Soccer and Machine Learning: 2 hot topics for 2018
How good is a certain soccer player? Let’s find out applying Machine Learning to Fifa 18!
I’m sure you’ve probably heard about the 2018 FIFA Football World Cup in Russia everywhere during the last few months. And, if you are a techy too, I guess you also have realized that Machine Learning and Artificial Intelligence are buzzwords too. So, what better way to get ready for the World Cup than by practicing in a project that combines these two hot topics? In order to do that, we’re going to leverage a dataset of the Fifa 2018 video game. My goal is to show you how to create a predictive model that is able to forecast how good a soccer player is based on their game statistics (using Python in a Jupyter Notebook).
Fifa is one of the most well-known video games around the world. You’ve probably played it at least once, right? Although I’m not a fan of video games, when I saw this dataset collected by Aman Srivastava, I immediately thought that it was great for practicing some of the basics of any Machine Learning Project.
The Fifa 18 dataset was scraped from the website sofifa.com containing statistics and more than 70 attributes for each player in the Full version of FIFA 18. In this Github Project, you can access the CSV files that compose the dataset and some Jupyter notebooks with the python code used to collect the data.
Having said this, now let’s start!
Getting started with the machine learning tutorial
We explained most of the basic concepts related to smart systems and how machine learning techniques could add smart capabilities to many kinds of systems in almost any domain that you can imagine. Among other things, we learned that a typical workflow for a Machine Learning Project usually looks like the one shown in the image below:
In this post we’ll go through a simplified view of this whole process, with a practical implementation of each phase. The main objective is to show most of the common steps performed during any machine learning project. Therefore, you could use it as a start point in case you need to address a machine learning project from scratch.
In what follows, we will:
- Apply some preprocessing steps to prepare the data.
- Then, we will perform a descriptive analysis of the data to better understand the main characteristics that they have.
- We will continue by practicing how to train different machine learning models using scikit-learn. It is one of the most
popular python libraries for machine learning. We will also use a subset of the dataset for training purposes.
- Then, we will iterate and evaluate the learned models by using unseen data. Later, we will compare them until we find a
good model that meets our expectations.
- Once we have chosen the candidate model, we will use it to perform predictions and to create a simple web application that
consumes this predictive model.
At the end we will arrive at a funny smart app like the one below. It will be able to predict how good a soccer player is based on their game statistics. Sounds cool, yeah? Well, let’s dive in!
1. Preparing the Data
Generally any machine learning project has an initial stage known as data prepapration, data cleaning or the preprocessing phase.

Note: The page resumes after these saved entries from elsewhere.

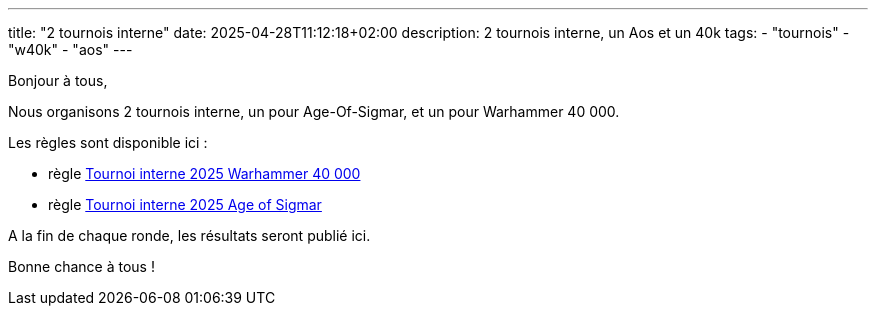 ---
title: "2 tournois interne"
date: 2025-04-28T11:12:18+02:00
description: 2 tournois interne, un Aos et un 40k
tags:
    - "tournois"
    - "w40k"
    - "aos"
---

Bonjour à tous,

Nous organisons 2 tournois interne, un pour Age-Of-Sigmar, et un pour Warhammer 40 000.

Les règles sont disponible ici :

* règle link:./tournoi-interne-2025-w40k[Tournoi interne 2025 Warhammer 40 000]
* règle link:./tournoi-interne-2025-aos[Tournoi interne 2025 Age of Sigmar]

A la fin de chaque ronde, les résultats seront publié ici.

Bonne chance à tous !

Its main objective is to collect and prepare the data that the learning algorithms will use during the training phase. In our practical and concrete example, an important part of this was already addressed by Aman Srivastava when he scraped different pages from the website sofifa.com. In his Github Project you can access some of the jupyter notebooks with the python code that acts as the data preprocessing modules that were applied to get and generate the original dataset for our project. Below, as an example, we can see the module that does the web scraping of the raw data (html format) and how it transforms the data into a Pandas dataframe (Pandas is a famous Python library for data processing). Finally it generates a csv file with the results. In some way, this data preparation step can be seen like something similar to the old ETLs (extract, transform, load) database processes.